Le Tribunal administratif de Montreuil a été saisi par la société Astato d’un recours pour excès de pouvoir contre le refus implicite de la ministre chargée du logement de délivrer une attestation d’autorisation d’aération des logements. En défense, la ministre a indiqué que l’attestation était en cours de finalisation, suggérant un non-lieu à statuer. Faute pour la société requérante d’avoir confirmé le maintien de ses conclusions dans le délai imparti, elle est réputée s’être désistée en application des articles R. 222-1 et R. 612-5-1 du code de justice administrative. Par ordonnance du 8 janvier 2025, le tribunal a donné acte de ce désistement.

Texte intégral

Vu la procédure suivante :

Par une ordonnance n° 2127023 du 8 mars 2023, le président du tribunal administratif de Paris a transmis au tribunal administratif de Montreuil la requête de la société Astato, enregistrée le 9 décembre 2021.

Par cette requête, la société Astato, représentée par la SCP Boivin et Associés, demande au tribunal :

1°) d'annuler la décision implicite de rejet de la ministre chargée du logement à la suite de sa demande d'attestation de décision implicite d'acceptation qu'elle a sollicitée, sur le fondement de l'article L.232-3 du code des relations entre le public et l'administrative, en vue d'obtenir l'autorisation prévue par l'article 4 de l'arrêté du 24 mars 1982 relatif à l'aération des logements ;

2°) d'enjoindre à la ministre chargée du logement de lui délivrer l'attestation sollicité

dans un délai de deux mois à compter de la décision à intervenir, sous astreinte de 1 000 euros

par jour de retard ;

3°) de mettre à la charge de l'État une somme de 6 000 euros en application de l'article L. 761-1 du code de justice administrative.

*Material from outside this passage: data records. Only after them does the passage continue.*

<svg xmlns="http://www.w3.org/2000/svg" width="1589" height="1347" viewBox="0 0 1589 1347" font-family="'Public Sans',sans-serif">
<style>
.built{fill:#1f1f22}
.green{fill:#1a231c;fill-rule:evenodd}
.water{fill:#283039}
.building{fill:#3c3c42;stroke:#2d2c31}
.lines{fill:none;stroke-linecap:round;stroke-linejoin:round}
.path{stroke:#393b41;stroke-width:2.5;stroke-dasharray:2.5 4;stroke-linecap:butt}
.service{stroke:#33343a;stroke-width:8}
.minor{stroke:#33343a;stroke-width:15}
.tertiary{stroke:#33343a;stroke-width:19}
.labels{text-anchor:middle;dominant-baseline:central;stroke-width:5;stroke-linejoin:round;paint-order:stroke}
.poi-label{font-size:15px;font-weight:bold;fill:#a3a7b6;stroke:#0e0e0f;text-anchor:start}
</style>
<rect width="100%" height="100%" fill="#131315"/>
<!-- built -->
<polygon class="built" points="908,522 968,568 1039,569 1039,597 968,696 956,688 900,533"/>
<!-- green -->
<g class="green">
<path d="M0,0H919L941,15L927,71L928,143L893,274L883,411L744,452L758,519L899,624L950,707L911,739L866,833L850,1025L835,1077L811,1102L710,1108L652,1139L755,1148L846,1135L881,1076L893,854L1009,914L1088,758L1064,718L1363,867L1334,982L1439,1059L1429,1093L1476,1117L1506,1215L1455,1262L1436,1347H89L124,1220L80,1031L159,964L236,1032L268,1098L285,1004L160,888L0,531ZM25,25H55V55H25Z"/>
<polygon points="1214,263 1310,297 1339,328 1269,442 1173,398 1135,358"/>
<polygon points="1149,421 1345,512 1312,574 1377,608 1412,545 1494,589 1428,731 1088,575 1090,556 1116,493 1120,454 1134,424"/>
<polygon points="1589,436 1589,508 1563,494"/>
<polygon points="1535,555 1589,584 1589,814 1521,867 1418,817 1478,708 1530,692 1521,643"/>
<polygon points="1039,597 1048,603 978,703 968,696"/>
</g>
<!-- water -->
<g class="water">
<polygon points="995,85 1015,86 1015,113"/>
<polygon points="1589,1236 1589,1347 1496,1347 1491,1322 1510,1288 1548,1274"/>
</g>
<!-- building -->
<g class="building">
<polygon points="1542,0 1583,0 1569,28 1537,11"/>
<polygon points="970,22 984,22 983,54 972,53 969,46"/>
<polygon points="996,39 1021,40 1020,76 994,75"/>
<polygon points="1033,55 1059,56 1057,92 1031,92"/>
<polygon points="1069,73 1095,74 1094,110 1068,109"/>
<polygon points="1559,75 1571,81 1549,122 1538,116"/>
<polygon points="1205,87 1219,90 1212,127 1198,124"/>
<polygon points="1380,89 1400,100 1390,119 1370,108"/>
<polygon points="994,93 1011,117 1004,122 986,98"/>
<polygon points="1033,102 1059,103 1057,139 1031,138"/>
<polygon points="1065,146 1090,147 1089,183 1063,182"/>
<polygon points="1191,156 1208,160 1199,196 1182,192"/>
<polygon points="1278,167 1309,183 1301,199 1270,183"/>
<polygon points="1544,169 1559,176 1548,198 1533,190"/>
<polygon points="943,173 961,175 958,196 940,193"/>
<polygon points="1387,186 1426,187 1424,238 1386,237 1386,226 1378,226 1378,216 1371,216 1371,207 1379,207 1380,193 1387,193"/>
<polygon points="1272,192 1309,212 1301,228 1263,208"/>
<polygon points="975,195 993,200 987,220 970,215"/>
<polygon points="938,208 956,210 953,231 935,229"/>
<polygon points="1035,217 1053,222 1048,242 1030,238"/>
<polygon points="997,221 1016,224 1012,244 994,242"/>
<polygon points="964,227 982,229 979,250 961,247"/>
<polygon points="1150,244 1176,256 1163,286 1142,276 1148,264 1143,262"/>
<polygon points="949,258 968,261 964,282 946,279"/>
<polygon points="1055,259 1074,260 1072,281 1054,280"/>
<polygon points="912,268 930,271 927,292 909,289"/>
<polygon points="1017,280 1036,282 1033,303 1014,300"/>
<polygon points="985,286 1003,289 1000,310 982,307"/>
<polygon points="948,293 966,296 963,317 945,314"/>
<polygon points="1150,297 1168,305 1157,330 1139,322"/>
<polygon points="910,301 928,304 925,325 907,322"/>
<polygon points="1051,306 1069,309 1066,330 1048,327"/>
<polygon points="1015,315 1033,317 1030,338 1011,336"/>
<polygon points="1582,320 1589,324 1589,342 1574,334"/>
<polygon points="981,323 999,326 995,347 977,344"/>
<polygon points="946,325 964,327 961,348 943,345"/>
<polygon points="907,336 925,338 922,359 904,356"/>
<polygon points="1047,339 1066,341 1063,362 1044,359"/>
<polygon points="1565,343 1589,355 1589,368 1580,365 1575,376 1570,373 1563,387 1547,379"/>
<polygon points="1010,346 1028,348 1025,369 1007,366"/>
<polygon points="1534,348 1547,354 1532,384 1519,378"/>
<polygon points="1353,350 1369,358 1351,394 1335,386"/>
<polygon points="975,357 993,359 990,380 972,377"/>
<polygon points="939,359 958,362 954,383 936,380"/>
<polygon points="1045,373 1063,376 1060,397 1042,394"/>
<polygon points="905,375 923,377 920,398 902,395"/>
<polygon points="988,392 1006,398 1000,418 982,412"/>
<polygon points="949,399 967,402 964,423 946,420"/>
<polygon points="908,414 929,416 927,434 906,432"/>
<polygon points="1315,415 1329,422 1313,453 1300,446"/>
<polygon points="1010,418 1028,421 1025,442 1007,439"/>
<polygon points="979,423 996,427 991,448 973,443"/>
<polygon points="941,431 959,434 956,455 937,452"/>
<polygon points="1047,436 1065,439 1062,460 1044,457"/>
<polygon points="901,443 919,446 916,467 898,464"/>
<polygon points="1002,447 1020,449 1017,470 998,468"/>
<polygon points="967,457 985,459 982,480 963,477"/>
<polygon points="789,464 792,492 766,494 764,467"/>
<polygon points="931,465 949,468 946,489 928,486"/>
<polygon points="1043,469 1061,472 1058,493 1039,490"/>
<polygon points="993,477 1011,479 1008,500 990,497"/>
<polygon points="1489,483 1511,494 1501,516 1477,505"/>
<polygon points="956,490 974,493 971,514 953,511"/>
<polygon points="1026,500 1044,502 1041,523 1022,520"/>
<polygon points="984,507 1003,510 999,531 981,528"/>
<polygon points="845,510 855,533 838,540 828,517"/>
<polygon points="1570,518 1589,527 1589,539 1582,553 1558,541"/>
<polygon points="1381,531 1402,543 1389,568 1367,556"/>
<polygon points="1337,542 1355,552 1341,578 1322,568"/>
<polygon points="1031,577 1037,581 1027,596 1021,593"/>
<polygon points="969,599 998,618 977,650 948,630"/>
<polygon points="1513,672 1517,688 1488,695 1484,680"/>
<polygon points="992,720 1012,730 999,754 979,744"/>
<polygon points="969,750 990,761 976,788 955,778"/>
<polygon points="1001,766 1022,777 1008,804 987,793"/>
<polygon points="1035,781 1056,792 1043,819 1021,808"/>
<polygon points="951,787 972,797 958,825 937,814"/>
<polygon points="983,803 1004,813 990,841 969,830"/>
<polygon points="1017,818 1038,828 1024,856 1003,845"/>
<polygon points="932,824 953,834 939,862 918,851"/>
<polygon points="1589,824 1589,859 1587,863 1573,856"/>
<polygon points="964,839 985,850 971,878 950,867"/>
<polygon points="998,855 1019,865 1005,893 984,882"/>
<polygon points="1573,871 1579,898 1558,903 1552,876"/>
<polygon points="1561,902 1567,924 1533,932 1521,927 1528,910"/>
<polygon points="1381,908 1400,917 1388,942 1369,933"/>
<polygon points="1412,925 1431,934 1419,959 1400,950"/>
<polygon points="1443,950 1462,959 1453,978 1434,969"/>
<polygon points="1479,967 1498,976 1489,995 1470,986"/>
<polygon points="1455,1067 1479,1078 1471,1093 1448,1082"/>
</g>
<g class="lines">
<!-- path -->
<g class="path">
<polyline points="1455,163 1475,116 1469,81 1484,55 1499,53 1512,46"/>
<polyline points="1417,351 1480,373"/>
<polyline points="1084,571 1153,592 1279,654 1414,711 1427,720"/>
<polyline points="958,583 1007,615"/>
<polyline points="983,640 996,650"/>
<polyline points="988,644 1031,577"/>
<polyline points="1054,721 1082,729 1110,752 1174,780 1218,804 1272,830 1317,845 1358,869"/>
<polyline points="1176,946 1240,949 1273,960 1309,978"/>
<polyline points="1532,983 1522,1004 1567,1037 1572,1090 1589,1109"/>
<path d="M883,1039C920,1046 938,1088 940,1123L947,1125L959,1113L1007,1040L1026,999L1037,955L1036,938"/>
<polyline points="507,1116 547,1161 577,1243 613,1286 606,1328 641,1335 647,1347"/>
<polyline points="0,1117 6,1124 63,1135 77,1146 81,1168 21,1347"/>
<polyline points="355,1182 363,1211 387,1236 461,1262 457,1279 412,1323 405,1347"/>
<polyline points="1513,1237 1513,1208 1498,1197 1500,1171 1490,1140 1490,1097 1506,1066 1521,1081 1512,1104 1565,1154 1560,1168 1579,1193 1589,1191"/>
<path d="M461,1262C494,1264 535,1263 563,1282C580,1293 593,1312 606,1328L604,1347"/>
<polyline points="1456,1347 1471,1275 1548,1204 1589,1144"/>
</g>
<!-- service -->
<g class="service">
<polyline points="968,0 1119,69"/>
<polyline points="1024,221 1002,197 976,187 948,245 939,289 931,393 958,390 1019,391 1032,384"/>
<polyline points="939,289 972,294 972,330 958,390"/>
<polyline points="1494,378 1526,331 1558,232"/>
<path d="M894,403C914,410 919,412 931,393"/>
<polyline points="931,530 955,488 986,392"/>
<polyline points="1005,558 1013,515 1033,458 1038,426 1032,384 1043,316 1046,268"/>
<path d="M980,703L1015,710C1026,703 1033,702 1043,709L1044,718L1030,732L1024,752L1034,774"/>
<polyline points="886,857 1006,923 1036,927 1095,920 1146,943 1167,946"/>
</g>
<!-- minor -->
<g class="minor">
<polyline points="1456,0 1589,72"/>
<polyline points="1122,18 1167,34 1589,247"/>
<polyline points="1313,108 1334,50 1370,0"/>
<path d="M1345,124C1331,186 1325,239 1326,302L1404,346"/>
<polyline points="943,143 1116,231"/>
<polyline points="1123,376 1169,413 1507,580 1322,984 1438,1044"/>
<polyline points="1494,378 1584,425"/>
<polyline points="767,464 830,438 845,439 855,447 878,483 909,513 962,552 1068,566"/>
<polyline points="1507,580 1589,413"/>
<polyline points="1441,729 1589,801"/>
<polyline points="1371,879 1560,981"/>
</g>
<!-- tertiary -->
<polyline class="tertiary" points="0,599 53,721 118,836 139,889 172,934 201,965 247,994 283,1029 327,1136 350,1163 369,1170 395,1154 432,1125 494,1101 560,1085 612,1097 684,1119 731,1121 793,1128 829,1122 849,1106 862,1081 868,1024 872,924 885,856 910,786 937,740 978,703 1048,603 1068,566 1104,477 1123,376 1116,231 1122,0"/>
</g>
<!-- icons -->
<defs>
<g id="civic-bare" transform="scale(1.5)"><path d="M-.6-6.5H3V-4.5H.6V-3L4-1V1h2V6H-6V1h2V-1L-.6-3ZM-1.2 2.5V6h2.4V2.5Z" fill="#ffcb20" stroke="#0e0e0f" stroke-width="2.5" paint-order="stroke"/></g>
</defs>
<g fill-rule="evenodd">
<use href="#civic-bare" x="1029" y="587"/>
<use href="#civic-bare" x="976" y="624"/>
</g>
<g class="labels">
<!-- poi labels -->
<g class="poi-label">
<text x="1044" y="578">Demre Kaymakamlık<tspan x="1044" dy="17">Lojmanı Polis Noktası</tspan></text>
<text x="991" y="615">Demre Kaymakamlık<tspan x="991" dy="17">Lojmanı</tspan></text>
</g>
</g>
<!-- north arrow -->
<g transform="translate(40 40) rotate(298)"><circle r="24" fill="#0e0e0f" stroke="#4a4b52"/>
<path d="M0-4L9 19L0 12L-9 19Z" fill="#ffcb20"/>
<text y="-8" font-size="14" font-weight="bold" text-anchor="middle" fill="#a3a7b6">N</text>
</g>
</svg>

Par un mémoire en défense enregistré le 17 novembre 2024, la ministre du logement et de la rénovation urbaine conclut au non-lieu à statuer sur la requête car l'attestation de l'autorisation sollicitée par la société Astato est en cours de finalisation.

Vu les autres pièces du dossier.

Vu le code de justice administrative.

Considérant ce qui suit :

1. Aux termes de l'article R. 222-1 du code de justice administrative : " () les présidents de formation de jugement des tribunaux () peuvent, par ordonnance : / 1' donner acte des désistements () ". Et en vertu de l'article R. 612-5-1 de ce code : " Lorsque l'état du dossier permet de s'interroger sur l'intérêt que la requête conserve pour son auteur, le président de la formation de jugement () peut inviter le requérant à confirmer expressément le maintien de ses conclusions. La demande qui lui est adressée mentionne que, à défaut de réception de cette confirmation à l'expiration du délai fixé, qui ne peut être inférieur à un mois, il sera réputé s'être désisté de l'ensemble de ses conclusions ".

2. Par un courrier adressé à son conseil le 25 novembre 2024 par la voie de l'application Télérecours et consulté le même jour, la société Astato a été invitée à confirmer expressément le maintien de ses conclusions dans le délai d'un mois et informée qu'à défaut, elle serait réputée s'être désistée de sa requête. Aucune confirmation n'étant parvenue à la juridiction dans ce délai, expiré le 26 décembre 2024, la société Astato est réputée s'être désistée de ses demandes. Il y a lieu de donner acte de ce désistement.

ORDONNE :

Article 1er : Il est donné acte du désistement de la requête de la société Astato.

Article 2 : La présente ordonnance sera notifiée à la société Astato et au ministre de l'aménagement du territoire et de la décentralisation.

Fait à Montreuil, le 8 janvier 2025.

Le président de la 5e chambre,

J.-F. Baffray

La République mande et ordonne au ministre de l'aménagement du territoire et de la décentralisation en ce qui le concerne ou à tous commissaires de justice à ce requis en ce qui concerne les voies de droit commun contre les parties privées, de pourvoir à l'exécution de la présente décision.